*Série d'exercices*
**A.** D'après le texte sur la demande mondiale d'or, quelle part de la consommation mondiale les fonds négociés en bourse représentent-ils en 2026 ?
**B.** Recopiez à l'identique le passage du texte sur la demande mondiale d'or, depuis « Poussée par l’appétit » jusqu'à « de ses acheteurs. » inclus.
***** Texte à lire *****
Poussée par l’appétit insatiable des États et un transfert massif vers les produits financiers, la demande mondiale d’or se maintient à des niveaux historiques, bouleversant l’industrie traditionnelle en 2026.
Le cap psychologique et technique est franchi. Plus tôt cette année, l’once d’or a brisé le plafond de verre des 5 000 dollars. Cette envolée vertigineuse accompagne une demande mondiale d’or qui progresse légèrement au premier trimestre 2026 pour atteindre le niveau record de 5 000 tonnes. Après une année 2025 marquée par une hausse spectaculaire de 65 % et 53 nouveaux records historiques enregistrés par la London Bullion Market Association (LBMA), le métal jaune entre dans une nouvelle ère, tiraillé entre les tensions géopolitiques mondiales et une mutation profonde du profil de ses acheteurs.
Une mutation structurelle : de la bijouterie vers les marchés financiers
Face aux prix stratosphériques de l’or, le comportement des consommateurs évolue drastiquement. Un récent rapport de l’agence CareEdge Ratings, relayé par le quotidien The Economic Times, souligne un transfert massif de la demande vers l’investissement. En 2026, les fonds négociés en bourse représentent environ 16 % de la consommation mondiale, contre près de zéro l’année précédente.
Un ETF (Exchange Traded Fund) adossé à l’or est un produit financier coté en bourse qui réplique fidèlement le cours du métal jaune. Il permet aux particuliers et aux institutionnels d’investir dans l’or facilement, sans avoir à assumer les contraintes logistiques liées au transport, au stockage et à la sécurisation des lingots ou des pièces physiques.
À l’inverse, l’industrie de la bijouterie traditionnelle encaisse le choc de cette hausse des prix. Les ventes physiques de bijoux ont chuté de 15 % au niveau mondial, leur part dans la consommation totale tombant à 33 %. Les achats plaisir cèdent logiquement le pas à la recherche d’une valeur refuge face à l’incertitude économique.
L’ombre des banques centrales et le spectre d’une pénurie physique
Cette soif d’or financier n’est pourtant qu’une facette du marché. En coulisses, les nations émergentes orchestrent un accaparement sans précédent. Selon les dynamiques observées en ce début d’année 2026, les banques centrales et les fonds souverains absorberaient près de 93 % de tout l’or nouvellement extrait sur la planète.
***** Entrées extraites *****
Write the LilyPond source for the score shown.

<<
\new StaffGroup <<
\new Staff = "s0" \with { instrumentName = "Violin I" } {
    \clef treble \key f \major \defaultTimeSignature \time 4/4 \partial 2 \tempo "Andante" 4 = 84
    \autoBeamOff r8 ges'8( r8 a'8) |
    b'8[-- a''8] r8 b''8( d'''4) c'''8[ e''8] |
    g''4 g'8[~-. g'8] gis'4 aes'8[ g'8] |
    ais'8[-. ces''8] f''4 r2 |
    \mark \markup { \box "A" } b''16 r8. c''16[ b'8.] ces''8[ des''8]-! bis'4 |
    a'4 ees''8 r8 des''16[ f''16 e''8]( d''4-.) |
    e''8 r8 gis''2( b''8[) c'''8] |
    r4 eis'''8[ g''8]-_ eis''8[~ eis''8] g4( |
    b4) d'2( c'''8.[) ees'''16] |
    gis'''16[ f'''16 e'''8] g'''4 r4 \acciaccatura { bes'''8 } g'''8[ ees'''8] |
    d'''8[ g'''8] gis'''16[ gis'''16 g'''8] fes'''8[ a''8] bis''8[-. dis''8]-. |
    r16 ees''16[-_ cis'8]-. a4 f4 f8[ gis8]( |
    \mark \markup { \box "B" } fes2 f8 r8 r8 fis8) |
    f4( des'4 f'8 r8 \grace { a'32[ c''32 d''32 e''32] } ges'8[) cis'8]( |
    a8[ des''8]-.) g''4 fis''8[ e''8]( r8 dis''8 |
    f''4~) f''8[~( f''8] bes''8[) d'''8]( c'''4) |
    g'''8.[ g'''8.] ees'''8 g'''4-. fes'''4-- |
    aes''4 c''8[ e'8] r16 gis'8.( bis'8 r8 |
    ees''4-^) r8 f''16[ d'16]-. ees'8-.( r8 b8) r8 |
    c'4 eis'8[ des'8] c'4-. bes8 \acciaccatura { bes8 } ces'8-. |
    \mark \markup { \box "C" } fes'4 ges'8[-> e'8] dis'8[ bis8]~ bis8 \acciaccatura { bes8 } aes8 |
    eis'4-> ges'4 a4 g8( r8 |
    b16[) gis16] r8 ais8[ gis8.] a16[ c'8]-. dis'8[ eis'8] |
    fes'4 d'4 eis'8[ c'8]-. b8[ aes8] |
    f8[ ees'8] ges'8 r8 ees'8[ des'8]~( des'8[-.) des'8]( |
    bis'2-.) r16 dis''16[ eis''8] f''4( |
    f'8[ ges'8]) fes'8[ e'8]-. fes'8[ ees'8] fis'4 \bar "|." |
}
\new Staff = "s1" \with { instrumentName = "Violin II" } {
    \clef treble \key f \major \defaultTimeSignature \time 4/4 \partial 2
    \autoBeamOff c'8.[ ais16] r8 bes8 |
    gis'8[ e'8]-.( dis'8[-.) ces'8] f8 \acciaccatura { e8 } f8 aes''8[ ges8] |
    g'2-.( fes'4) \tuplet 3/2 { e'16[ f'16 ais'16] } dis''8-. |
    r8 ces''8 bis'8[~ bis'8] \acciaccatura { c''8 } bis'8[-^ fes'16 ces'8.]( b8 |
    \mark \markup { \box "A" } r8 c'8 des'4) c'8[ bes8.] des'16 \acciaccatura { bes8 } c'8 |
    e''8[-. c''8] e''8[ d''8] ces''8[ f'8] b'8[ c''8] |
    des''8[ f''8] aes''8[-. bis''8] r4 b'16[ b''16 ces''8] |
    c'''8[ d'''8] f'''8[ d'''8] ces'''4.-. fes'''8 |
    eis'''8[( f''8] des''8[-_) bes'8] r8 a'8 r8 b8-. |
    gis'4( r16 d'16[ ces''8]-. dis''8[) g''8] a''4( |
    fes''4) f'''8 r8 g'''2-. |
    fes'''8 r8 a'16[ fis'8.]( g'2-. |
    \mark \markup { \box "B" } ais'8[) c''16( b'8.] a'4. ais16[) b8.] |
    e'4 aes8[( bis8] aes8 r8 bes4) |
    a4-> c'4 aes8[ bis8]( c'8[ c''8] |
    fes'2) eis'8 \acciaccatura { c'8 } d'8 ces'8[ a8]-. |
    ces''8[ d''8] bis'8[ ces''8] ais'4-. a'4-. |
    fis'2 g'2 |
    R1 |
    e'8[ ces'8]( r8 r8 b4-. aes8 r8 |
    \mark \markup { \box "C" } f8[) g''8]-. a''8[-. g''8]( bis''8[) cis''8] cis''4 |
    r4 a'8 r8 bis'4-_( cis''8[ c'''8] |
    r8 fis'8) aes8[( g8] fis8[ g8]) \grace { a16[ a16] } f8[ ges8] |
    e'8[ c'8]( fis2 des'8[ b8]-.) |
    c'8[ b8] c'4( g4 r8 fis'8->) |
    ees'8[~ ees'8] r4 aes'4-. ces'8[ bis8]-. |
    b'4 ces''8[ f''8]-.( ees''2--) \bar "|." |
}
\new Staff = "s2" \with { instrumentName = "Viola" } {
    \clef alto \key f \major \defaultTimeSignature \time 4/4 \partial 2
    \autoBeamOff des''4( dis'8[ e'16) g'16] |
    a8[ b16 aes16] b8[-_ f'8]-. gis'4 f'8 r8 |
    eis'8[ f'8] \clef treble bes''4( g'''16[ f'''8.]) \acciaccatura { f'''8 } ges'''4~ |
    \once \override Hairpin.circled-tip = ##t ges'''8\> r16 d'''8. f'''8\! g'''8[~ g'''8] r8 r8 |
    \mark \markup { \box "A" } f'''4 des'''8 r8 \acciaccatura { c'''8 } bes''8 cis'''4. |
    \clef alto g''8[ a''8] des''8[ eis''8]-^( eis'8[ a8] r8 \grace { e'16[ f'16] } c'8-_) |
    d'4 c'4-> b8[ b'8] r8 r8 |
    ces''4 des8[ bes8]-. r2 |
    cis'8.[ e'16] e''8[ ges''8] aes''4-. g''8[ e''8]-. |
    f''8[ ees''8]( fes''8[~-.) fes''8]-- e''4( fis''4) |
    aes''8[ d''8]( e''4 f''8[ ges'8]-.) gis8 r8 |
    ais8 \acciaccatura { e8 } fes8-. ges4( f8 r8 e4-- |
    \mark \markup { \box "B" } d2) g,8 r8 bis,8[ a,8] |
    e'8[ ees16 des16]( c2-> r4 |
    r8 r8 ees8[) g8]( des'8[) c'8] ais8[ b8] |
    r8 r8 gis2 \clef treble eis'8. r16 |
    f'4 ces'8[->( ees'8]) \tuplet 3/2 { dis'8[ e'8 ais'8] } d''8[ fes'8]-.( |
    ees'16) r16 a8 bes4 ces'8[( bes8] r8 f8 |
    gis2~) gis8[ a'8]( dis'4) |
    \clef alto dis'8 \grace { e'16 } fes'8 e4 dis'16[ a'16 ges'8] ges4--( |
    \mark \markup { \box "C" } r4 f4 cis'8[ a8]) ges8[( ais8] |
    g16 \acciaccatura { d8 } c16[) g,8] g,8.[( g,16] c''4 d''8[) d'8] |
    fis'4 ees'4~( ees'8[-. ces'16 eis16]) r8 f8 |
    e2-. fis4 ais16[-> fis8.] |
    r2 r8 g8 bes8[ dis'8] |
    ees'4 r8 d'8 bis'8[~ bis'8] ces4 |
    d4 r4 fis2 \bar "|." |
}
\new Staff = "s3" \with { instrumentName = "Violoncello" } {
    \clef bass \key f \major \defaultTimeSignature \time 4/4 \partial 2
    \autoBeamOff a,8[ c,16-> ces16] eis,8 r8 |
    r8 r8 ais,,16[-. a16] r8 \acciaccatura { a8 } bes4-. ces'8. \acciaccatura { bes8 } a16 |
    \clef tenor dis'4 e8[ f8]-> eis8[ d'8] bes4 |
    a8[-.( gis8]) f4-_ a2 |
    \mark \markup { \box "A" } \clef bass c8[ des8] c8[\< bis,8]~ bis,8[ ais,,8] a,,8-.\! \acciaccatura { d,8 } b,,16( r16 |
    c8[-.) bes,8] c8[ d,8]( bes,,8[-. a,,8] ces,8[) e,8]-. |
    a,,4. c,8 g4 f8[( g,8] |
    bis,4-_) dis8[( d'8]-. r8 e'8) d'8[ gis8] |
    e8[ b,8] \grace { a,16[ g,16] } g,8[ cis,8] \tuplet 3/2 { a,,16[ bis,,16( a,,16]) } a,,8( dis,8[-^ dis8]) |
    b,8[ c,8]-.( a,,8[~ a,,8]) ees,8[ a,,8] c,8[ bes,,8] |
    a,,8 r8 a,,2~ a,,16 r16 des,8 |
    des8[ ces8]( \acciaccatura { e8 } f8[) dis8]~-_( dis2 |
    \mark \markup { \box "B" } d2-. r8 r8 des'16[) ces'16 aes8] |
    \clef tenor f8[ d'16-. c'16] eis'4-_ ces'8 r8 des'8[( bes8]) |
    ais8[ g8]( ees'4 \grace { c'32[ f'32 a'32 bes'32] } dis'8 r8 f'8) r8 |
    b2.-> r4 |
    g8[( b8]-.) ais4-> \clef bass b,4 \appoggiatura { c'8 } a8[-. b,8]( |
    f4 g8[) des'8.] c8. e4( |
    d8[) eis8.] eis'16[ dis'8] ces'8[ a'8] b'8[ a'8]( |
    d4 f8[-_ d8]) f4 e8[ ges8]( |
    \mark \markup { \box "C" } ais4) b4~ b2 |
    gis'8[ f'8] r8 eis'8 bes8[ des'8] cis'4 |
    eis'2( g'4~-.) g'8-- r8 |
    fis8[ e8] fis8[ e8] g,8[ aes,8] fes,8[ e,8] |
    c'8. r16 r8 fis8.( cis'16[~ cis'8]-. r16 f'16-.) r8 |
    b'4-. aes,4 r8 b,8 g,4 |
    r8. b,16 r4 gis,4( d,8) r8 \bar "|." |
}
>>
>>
*****
*Corrigés des exercices*
**A.** Ils en représentent environ 16 %.

**B.**
Poussée par l’appétit insatiable des États et un transfert massif vers les produits financiers, la demande mondiale d’or se maintient à des niveaux historiques, bouleversant l’industrie traditionnelle en 2026.
Le cap psychologique et technique est franchi. Plus tôt cette année, l’once d’or a brisé le plafond de verre des 5 000 dollars. Cette envolée vertigineuse accompagne une demande mondiale d’or qui progresse légèrement au premier trimestre 2026 pour atteindre le niveau record de 5 000 tonnes. Après une année 2025 marquée par une hausse spectaculaire de 65 % et 53 nouveaux records historiques enregistrés par la London Bullion Market Association (LBMA), le métal jaune entre dans une nouvelle ère, tiraillé entre les tensions géopolitiques mondiales et une mutation profonde du profil de ses acheteurs.